» Directions
Please return every line below that contains the string "daily".

» Stored data
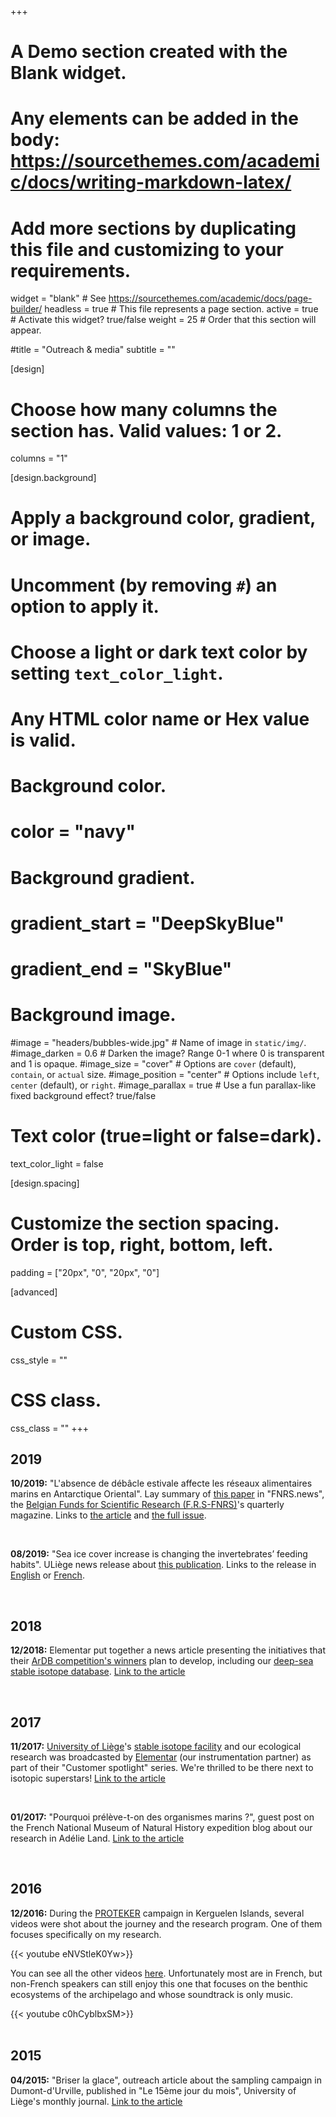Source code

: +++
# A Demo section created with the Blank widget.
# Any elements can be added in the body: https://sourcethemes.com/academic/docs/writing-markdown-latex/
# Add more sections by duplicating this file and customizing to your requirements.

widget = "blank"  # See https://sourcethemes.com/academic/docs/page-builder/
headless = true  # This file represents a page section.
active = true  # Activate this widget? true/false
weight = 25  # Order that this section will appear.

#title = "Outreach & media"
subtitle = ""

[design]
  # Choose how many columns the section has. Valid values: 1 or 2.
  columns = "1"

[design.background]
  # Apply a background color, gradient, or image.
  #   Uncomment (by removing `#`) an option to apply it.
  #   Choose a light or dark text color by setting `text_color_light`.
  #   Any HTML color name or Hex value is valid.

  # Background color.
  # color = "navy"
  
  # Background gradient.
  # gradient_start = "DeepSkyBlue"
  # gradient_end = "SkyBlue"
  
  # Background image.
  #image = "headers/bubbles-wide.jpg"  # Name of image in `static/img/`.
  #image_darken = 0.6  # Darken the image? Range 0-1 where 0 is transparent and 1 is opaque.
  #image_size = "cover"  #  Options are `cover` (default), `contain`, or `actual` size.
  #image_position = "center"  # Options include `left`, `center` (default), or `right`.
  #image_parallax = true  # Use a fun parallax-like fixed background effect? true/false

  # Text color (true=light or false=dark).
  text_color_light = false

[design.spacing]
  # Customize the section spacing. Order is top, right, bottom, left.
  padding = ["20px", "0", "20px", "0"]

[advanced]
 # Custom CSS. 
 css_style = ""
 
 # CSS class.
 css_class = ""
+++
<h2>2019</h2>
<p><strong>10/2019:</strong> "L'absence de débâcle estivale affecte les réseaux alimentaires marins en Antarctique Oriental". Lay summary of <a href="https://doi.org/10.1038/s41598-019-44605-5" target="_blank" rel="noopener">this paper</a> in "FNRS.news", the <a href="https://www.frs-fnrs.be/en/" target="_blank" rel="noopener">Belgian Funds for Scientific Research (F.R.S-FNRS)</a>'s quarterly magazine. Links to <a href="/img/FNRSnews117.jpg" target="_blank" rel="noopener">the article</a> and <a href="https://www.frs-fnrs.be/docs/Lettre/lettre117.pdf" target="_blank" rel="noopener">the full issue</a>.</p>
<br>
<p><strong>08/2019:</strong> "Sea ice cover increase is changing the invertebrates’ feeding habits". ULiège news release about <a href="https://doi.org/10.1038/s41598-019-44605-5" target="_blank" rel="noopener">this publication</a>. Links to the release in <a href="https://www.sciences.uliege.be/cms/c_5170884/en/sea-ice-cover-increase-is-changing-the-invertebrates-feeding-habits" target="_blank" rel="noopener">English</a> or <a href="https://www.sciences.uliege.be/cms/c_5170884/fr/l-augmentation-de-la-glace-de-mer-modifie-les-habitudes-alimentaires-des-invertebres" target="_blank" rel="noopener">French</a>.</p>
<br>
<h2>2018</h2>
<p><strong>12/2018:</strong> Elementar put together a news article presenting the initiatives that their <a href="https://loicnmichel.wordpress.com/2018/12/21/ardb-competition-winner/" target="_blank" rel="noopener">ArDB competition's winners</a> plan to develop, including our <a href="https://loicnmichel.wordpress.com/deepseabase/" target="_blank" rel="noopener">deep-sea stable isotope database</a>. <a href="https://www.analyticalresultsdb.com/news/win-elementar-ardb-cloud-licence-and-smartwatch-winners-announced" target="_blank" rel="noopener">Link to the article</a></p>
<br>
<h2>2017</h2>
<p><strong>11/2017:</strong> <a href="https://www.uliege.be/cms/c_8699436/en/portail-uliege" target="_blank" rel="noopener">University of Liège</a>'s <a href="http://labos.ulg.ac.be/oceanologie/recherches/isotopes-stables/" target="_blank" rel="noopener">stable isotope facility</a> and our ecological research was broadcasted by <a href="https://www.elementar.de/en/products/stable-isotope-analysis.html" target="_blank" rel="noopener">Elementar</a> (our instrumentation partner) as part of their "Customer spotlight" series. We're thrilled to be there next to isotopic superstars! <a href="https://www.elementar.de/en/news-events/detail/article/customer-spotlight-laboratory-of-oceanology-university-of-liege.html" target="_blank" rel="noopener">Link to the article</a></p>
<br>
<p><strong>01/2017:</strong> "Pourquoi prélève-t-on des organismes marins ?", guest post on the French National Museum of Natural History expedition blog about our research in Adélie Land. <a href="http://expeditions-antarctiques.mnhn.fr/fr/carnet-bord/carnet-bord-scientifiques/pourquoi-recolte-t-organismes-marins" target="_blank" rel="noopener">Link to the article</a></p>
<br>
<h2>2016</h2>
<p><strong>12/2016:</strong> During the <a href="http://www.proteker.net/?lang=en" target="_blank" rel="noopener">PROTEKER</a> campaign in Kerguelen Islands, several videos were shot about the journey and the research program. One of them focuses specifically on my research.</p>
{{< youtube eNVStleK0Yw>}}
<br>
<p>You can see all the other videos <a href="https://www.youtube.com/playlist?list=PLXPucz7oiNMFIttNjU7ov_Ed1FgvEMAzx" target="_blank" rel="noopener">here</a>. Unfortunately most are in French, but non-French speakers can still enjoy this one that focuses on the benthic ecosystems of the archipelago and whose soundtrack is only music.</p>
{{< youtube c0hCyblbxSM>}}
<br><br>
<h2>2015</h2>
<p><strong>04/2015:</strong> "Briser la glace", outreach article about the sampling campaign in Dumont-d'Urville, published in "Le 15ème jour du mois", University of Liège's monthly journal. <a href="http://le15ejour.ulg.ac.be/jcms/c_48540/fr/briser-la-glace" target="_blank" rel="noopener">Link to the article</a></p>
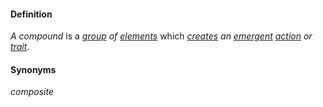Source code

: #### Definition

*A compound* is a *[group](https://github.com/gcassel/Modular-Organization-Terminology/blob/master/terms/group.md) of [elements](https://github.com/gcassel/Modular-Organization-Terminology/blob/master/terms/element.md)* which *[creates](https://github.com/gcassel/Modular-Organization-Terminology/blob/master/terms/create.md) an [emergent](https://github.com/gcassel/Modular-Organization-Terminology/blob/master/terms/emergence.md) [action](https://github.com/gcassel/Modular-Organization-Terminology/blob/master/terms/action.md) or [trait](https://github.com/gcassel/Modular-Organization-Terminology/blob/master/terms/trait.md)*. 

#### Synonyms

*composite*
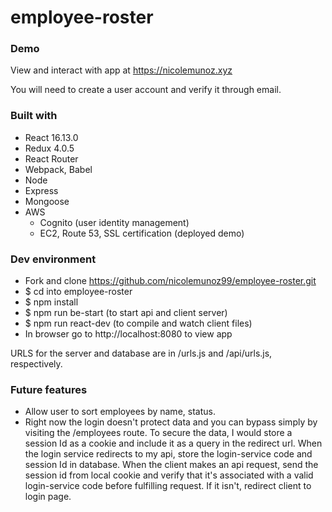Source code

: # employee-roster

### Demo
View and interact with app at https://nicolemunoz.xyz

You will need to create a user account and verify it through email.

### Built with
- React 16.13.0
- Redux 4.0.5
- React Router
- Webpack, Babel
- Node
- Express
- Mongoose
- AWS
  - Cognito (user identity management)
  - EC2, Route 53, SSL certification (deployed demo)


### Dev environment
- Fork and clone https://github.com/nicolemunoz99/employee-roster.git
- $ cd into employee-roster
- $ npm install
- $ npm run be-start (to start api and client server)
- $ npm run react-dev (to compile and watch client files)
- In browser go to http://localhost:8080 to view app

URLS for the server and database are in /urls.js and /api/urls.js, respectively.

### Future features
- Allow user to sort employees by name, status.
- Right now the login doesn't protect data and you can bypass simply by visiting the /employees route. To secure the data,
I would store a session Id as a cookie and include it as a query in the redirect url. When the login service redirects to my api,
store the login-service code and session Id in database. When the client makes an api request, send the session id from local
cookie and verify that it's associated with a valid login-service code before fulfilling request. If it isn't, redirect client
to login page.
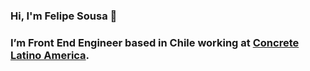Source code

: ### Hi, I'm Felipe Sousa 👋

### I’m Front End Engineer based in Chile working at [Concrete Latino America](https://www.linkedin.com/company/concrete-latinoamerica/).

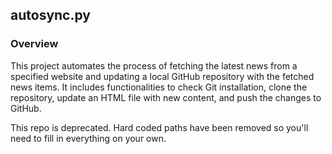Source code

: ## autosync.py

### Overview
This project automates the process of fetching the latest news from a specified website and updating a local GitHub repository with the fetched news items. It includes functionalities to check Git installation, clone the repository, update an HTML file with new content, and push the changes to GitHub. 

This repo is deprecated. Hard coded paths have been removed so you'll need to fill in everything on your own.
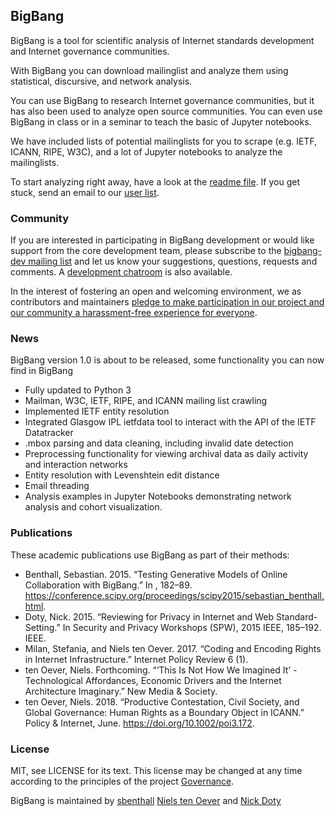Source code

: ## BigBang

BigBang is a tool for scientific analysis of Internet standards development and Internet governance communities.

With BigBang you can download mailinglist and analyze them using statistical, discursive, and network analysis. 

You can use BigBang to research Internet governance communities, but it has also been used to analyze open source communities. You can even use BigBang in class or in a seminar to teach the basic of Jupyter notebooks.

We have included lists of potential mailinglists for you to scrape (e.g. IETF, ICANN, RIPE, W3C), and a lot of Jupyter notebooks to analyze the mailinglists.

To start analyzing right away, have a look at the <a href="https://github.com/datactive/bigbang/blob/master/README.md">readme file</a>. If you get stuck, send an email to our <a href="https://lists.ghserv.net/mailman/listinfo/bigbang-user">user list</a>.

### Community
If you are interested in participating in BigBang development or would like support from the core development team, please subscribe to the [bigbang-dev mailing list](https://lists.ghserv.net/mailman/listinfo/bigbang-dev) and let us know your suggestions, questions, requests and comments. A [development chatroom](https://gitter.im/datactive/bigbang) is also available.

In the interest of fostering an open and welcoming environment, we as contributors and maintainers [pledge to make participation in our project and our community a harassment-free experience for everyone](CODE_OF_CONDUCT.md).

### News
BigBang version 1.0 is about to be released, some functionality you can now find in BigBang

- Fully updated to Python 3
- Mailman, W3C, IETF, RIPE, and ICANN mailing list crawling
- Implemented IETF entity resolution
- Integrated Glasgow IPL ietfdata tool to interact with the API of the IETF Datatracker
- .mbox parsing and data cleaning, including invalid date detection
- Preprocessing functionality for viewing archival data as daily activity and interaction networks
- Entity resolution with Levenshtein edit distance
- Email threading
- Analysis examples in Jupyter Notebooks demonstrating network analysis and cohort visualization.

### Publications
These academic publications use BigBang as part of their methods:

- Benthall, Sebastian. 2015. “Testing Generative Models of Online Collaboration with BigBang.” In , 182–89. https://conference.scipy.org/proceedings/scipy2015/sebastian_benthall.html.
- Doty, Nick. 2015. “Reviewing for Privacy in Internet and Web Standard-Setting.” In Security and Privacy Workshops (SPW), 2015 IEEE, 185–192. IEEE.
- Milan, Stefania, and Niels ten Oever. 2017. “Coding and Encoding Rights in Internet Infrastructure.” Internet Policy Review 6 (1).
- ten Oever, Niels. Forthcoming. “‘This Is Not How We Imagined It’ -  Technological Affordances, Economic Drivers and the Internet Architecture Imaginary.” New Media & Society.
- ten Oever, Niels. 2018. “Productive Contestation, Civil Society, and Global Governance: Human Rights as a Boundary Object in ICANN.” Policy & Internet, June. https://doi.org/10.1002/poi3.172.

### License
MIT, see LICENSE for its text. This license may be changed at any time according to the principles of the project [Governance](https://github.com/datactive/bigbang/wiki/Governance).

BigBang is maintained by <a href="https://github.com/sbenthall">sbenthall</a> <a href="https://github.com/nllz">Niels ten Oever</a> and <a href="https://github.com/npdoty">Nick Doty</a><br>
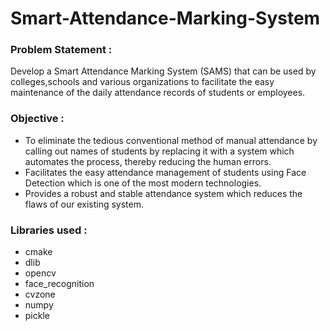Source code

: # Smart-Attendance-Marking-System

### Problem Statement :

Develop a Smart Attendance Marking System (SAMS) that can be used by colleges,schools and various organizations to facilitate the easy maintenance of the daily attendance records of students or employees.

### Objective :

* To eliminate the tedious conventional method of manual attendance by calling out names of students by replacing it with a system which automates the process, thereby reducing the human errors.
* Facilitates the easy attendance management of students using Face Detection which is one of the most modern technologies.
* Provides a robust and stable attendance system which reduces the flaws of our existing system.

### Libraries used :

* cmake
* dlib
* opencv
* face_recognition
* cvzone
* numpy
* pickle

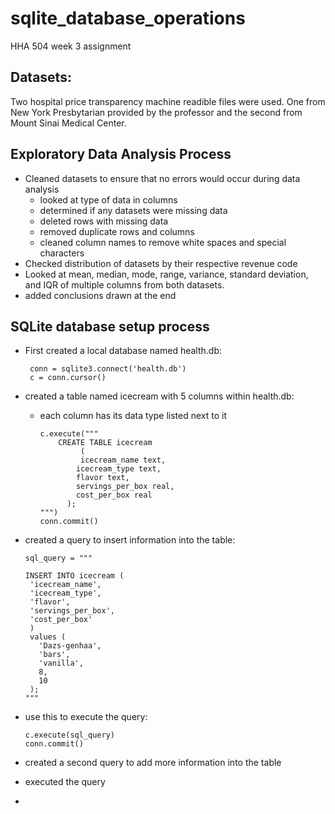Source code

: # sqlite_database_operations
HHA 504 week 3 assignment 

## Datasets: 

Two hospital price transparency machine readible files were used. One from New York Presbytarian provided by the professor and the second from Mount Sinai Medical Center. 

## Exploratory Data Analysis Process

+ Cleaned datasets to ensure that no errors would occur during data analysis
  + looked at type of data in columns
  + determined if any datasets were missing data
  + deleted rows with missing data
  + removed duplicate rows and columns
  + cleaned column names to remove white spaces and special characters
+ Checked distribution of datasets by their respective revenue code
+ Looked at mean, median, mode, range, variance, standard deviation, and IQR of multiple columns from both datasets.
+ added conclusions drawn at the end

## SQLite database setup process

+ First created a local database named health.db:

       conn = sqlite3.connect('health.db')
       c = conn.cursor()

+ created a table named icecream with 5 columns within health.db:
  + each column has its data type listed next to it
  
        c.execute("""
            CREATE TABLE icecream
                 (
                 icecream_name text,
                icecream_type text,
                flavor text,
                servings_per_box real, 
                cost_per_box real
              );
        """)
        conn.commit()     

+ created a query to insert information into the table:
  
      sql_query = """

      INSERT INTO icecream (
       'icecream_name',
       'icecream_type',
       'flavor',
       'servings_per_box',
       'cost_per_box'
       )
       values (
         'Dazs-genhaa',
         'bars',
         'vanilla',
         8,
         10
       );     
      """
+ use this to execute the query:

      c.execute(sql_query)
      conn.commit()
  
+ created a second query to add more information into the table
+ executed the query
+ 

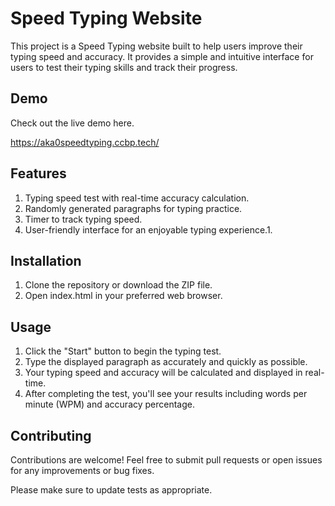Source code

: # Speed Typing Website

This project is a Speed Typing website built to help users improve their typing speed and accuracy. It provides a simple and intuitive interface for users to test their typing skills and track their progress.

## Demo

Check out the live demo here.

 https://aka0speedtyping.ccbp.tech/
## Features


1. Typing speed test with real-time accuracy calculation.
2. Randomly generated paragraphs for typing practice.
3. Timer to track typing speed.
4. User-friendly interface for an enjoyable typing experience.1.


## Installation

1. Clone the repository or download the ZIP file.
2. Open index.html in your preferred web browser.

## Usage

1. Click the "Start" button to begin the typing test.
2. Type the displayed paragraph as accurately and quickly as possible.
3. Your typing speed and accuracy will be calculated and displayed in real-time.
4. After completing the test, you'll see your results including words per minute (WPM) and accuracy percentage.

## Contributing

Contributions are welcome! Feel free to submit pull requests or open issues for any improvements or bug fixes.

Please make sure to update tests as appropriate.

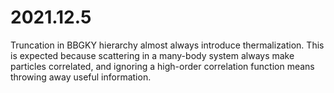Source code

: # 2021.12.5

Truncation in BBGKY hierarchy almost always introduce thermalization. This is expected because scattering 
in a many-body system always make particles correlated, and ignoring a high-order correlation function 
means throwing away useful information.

» Response for this exercise
- Preprocessing functionality for viewing archival data as daily activity and interaction networks
Develop a Smart Attendance Marking System (SAMS) that can be used by colleges,schools and various organizations to facilitate the easy maintenance of the daily attendance records of students or employees.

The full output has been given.